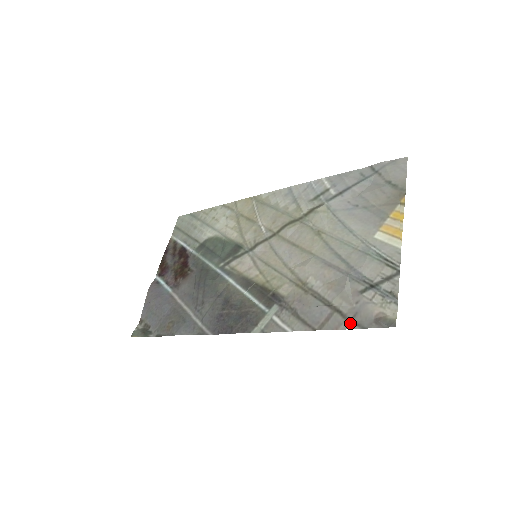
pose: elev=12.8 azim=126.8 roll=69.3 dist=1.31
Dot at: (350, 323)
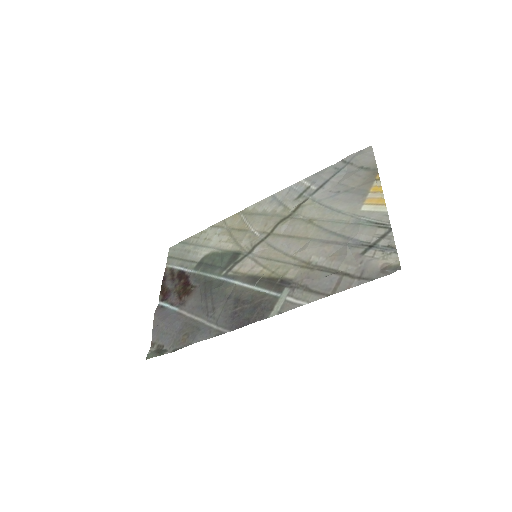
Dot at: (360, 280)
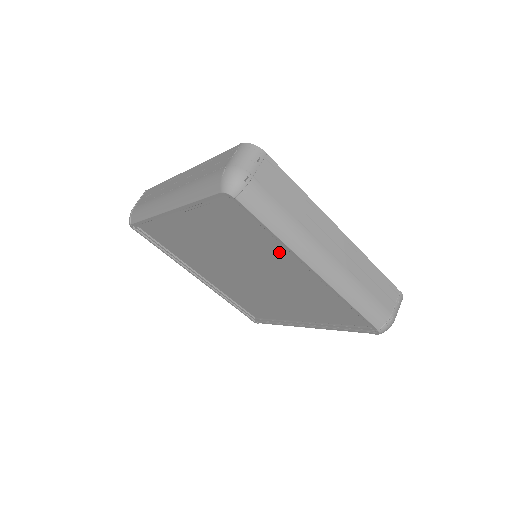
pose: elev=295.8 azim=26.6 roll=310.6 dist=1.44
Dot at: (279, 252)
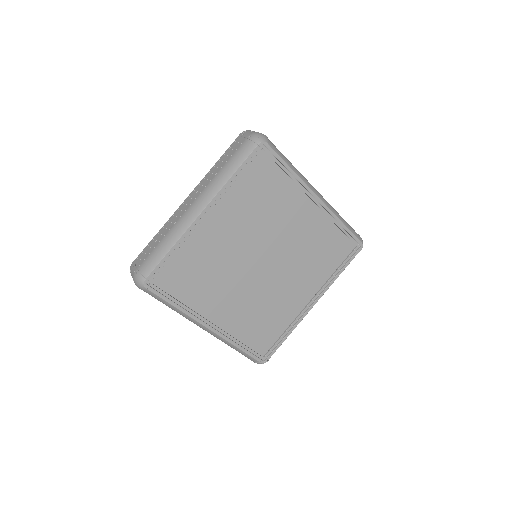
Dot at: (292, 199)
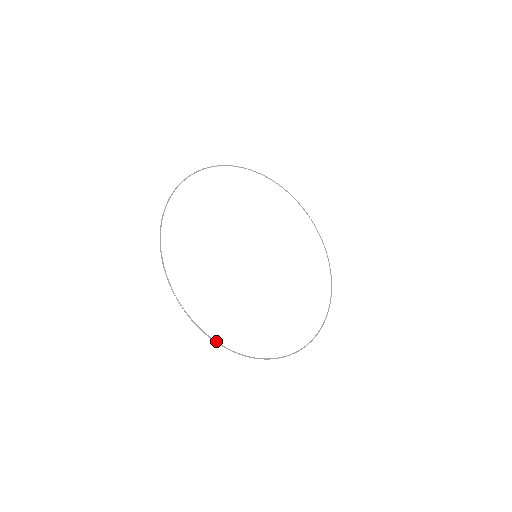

● ● ● ● ● ● ●

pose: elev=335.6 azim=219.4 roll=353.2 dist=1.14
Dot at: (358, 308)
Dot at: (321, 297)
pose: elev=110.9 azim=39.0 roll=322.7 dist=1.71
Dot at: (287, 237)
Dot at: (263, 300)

● ● ● ● ● ● ●

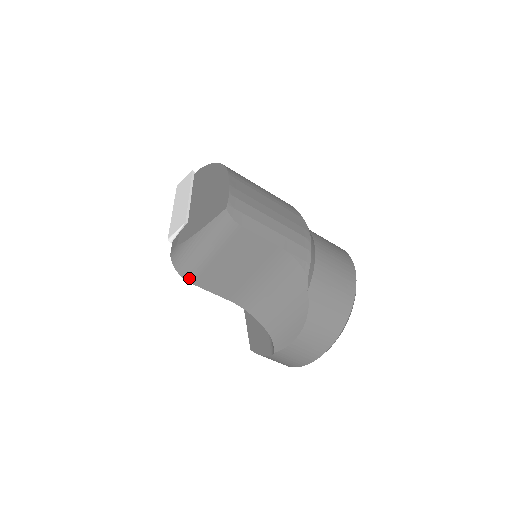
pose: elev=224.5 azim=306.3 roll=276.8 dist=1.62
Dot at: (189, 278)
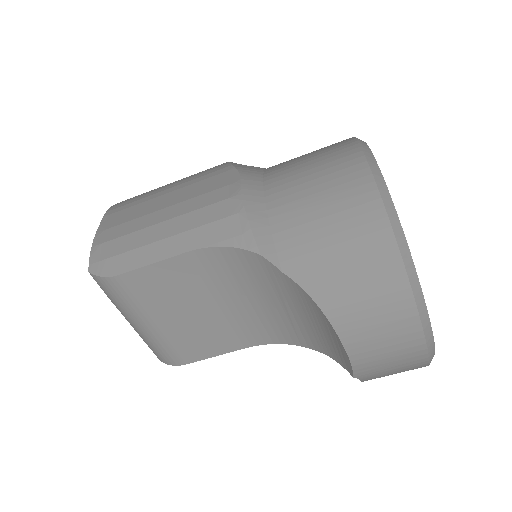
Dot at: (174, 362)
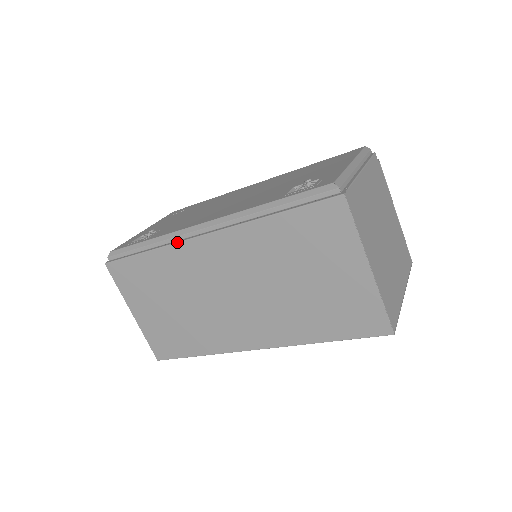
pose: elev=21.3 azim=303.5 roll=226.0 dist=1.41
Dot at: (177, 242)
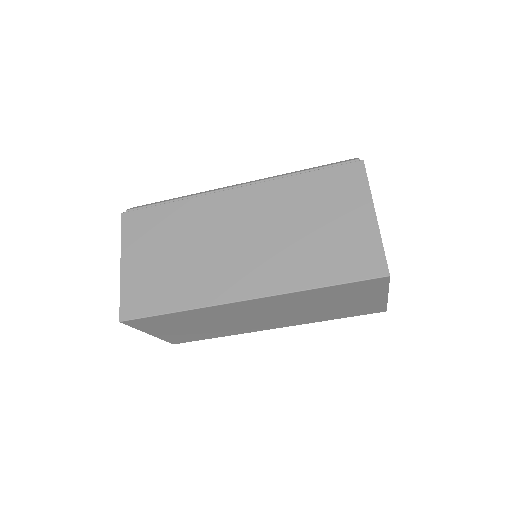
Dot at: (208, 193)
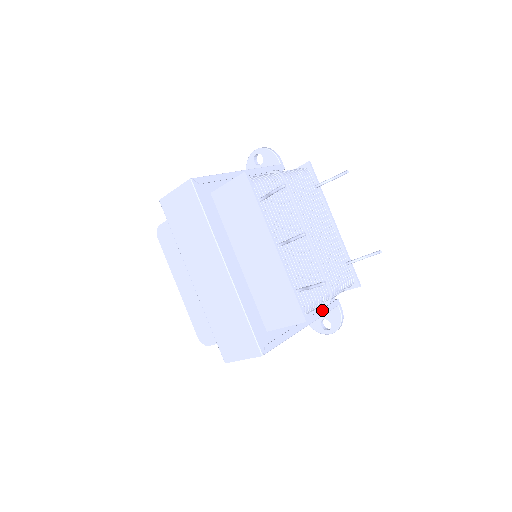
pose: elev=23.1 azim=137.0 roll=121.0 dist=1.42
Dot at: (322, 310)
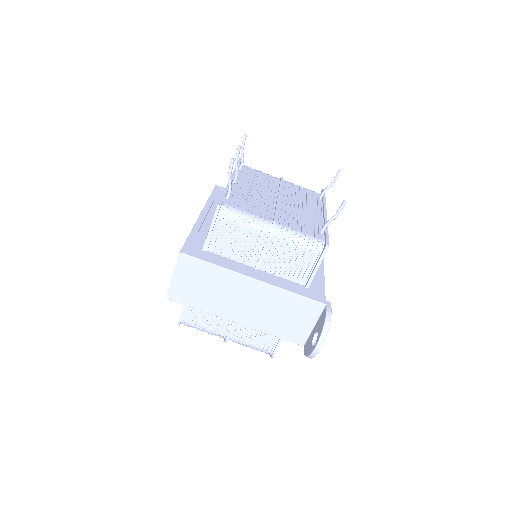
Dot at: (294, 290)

● ● ● ● ● ● ●

## Stated task
In the entries from the line containing "pose: elev=224.5 azim=306.3" up to and including the line containing "Dot at: (294, 290)", substitute "distance" for every occurrence of "dist" and reproduce only those lines with nothing else altered. Omit the pictures from your answer.

## Response to this exercise
pose: elev=224.5 azim=306.3 roll=276.8 distance=1.62
Dot at: (189, 278)
Dot at: (174, 362)
pose: elev=21.3 azim=303.5 roll=226.0 distance=1.41
Dot at: (177, 242)
Dot at: (208, 193)
pose: elev=23.1 azim=137.0 roll=121.0 distance=1.42
Dot at: (322, 310)
Dot at: (294, 290)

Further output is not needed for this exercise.